Provided data -
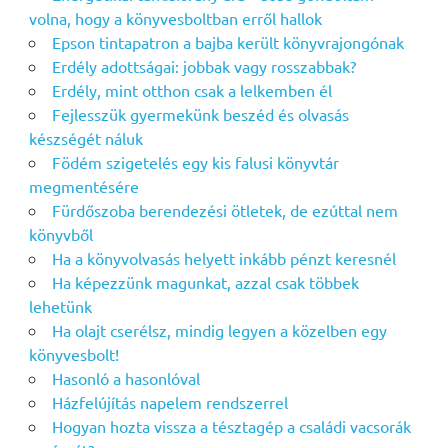
volna, hogy a könyvesboltban erről hallok
Epson tintapatron a bajba került könyvrajongónak
Erdély adottságai: jobbak vagy rosszabbak?
Erdély, mint otthon csak a lelkemben él
Fejlesszük gyermekünk beszéd és olvasás
készségét náluk
Födém szigetelés egy kis falusi könyvtár
megmentésére
Fürdőszoba berendezési ötletek, de ezúttal nem
könyvből
Ha a könyvolvasás helyett inkább pénzt keresnél
Ha képezzünk magunkat, azzal csak többek
lehetünk
Ha olajt cserélsz, mindig legyen a közelben egy
könyvesbolt!
Hasonló a hasonlóval
Házfelújítás napelem rendszerrel
Hogyan hozta vissza a tésztagép a családi vacsorák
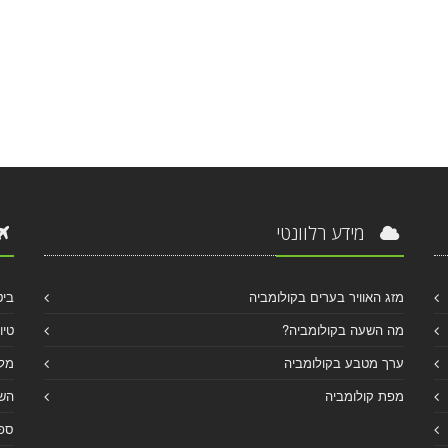
מידע רלוונטי
מזג האוויר בערים בקולומביה
ביט
מה השעה בקולומביה?
טיו
ערך מטבע בקולומביה
מלו
מפת קולומביה
הש
ספר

Exercise - Output the material word for word, and keep the pictures out.

Answer section -
volna, hogy a könyvesboltban erről hallok
Epson tintapatron a bajba került könyvrajongónak
Erdély adottságai: jobbak vagy rosszabbak?
Erdély, mint otthon csak a lelkemben él
Fejlesszük gyermekünk beszéd és olvasás
készségét náluk
Födém szigetelés egy kis falusi könyvtár
megmentésére
Fürdőszoba berendezési ötletek, de ezúttal nem
könyvből
Ha a könyvolvasás helyett inkább pénzt keresnél
Ha képezzünk magunkat, azzal csak többek
lehetünk
Ha olajt cserélsz, mindig legyen a közelben egy
könyvesbolt!
Hasonló a hasonlóval
Házfelújítás napelem rendszerrel
Hogyan hozta vissza a tésztagép a családi vacsorák
מידע רלוונטי
מזג האוויר בערים בקולומביה
ביט
מה השעה בקולומביה?
טיו
ערך מטבע בקולומביה
מלו
מפת קולומביה
הש
ספר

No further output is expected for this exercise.